Extracted data entries:

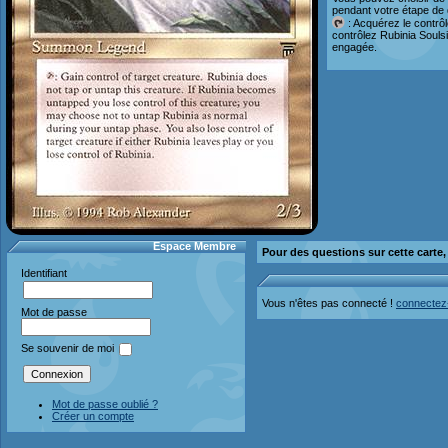
pendant votre étape de
: Acquérez le contrôl
contrôlez Rubinia Souls
engagée.
Espace Membre
Pour des questions sur cette carte
Identifiant
Vous n'êtes pas connecté !
connectez
Mot de passe
Se souvenir de moi
Mot de passe oublié ?
Créer un compte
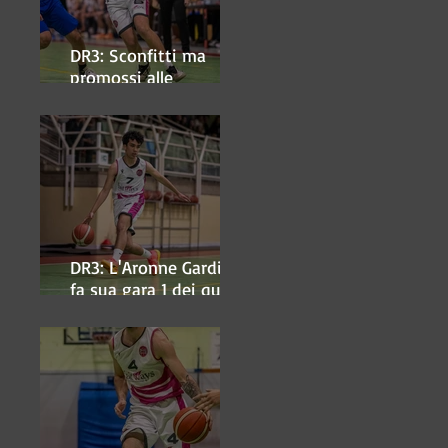
DR3: Sconfitti ma
promossi alle
semifinali
DR3: L'Aronne Gardini
fa sua gara 1 dei quarti
play-off.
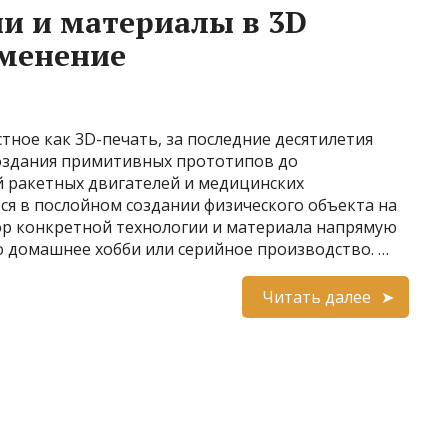
и и материалы в 3D
именение
тное как 3D-печать, за последние десятилетия
оздания примитивных прототипов до
 ракетных двигателей и медицинских
ся в послойном создании физического объекта на
р конкретной технологии и материала напрямую
то домашнее хобби или серийное производство. …
Читать далее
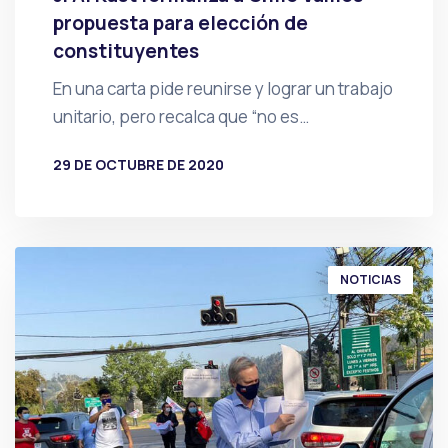
propuesta para elección de
constituyentes
En una carta pide reunirse y lograr un trabajo
unitario, pero recalca que “no es…
29 DE OCTUBRE DE 2020
POR
PRENSA
NOTICIAS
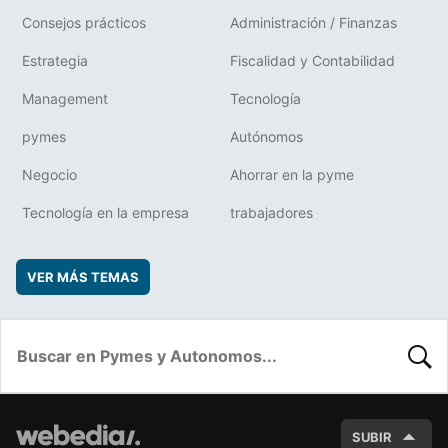
Consejos prácticos
Administración / Finanzas
Estrategia
Fiscalidad y Contabilidad
Management
Tecnología
pymes
Autónomos
Negocio
Ahorrar en la pyme
Tecnología en la empresa
trabajadores
VER MÁS TEMAS
BUSC
SUBIR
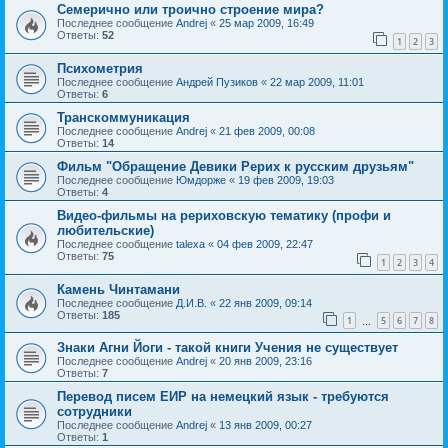
Семерично или троично строение мира?
Последнее сообщение
Andrej
«
25 мар 2009, 16:49
Ответы:
52
1
2
3
Психометрия
Последнее сообщение
Андрей Пузиков
«
22 мар 2009, 11:01
Ответы:
6
Транскоммуникация
Последнее сообщение
Andrej
«
21 фев 2009, 00:08
Ответы:
14
Фильм "Обращение Девики Рерих к русским друзьям"
Последнее сообщение
Юмдорже
«
19 фев 2009, 19:03
Ответы:
4
Видео-фильмы на рериховскую тематику (профи и
любительские)
Последнее сообщение
talexa
«
04 фев 2009, 22:47
Ответы:
75
1
2
3
4
Камень Чинтамани
Последнее сообщение
Д.И.В.
«
22 янв 2009, 09:14
Ответы:
185
1
5
6
7
8
…
Знаки Агни Йоги - такой книги Учения не существует
Последнее сообщение
Andrej
«
20 янв 2009, 23:16
Ответы:
7
Перевод писем ЕИР на немецкий язык - требуются
сотрудники
Последнее сообщение
Andrej
«
13 янв 2009, 00:27
Ответы:
1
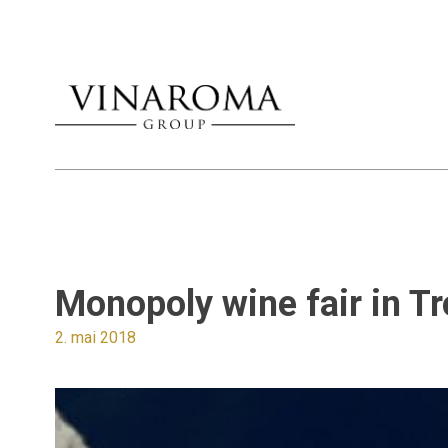
Monopoly wine fair in 
2. mai 2018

TASK DESCRIPTION: Reproduce the text lines of all the items above verbatim, leaving out the pictures.

ANSWER:
pendant votre étape de
: Acquérez le contrôl
contrôlez Rubinia Souls
engagée.
Espace Membre
Pour des questions sur cette carte
Identifiant
Vous n'êtes pas connecté !
connectez
Mot de passe
Se souvenir de moi
Mot de passe oublié ?
Créer un compte
DR3: Sconfitti ma
promossi alle
semifinali
DR3: L'Aronne Gardini
fa sua gara 1 dei quarti
play-off.
и и материалы в 3D
именение
тное как 3D-печать, за последние десятилетия
оздания примитивных прототипов до
 ракетных двигателей и медицинских
ся в послойном создании физического объекта на
р конкретной технологии и материала напрямую
то домашнее хобби или серийное производство. …
Читать далее
propuesta para elección de
constituyentes
En una carta pide reunirse y lograr un trabajo
unitario, pero recalca que “no es…
29 DE OCTUBRE DE 2020
POR
PRENSA
NOTICIAS
Consejos prácticos
Administración / Finanzas
Estrategia
Fiscalidad y Contabilidad
Management
Tecnología
pymes
Autónomos
Negocio
Ahorrar en la pyme
Tecnología en la empresa
trabajadores
VER MÁS TEMAS
BUSC
SUBIR
Семерично или троично строение мира?
Последнее сообщение
Andrej
«
25 мар 2009, 16:49
Ответы:
52
1
2
3
Психометрия
Последнее сообщение
Андрей Пузиков
«
22 мар 2009, 11:01
Ответы:
6
Транскоммуникация
Последнее сообщение
Andrej
«
21 фев 2009, 00:08
Ответы:
14
Фильм "Обращение Девики Рерих к русским друзьям"
Последнее сообщение
Юмдорже
«
19 фев 2009, 19:03
Ответы:
4
Видео-фильмы на рериховскую тематику (профи и
любительские)
Последнее сообщение
talexa
«
04 фев 2009, 22:47
Ответы:
75
1
2
3
4
Камень Чинтамани
Последнее сообщение
Д.И.В.
«
22 янв 2009, 09:14
Ответы:
185
1
5
6
7
8
…
Знаки Агни Йоги - такой книги Учения не существует
Последнее сообщение
Andrej
«
20 янв 2009, 23:16
Ответы:
7
Перевод писем ЕИР на немецкий язык - требуются
сотрудники
Последнее сообщение
Andrej
«
13 янв 2009, 00:27
Ответы:
1
Monopoly wine fair in 
2. mai 2018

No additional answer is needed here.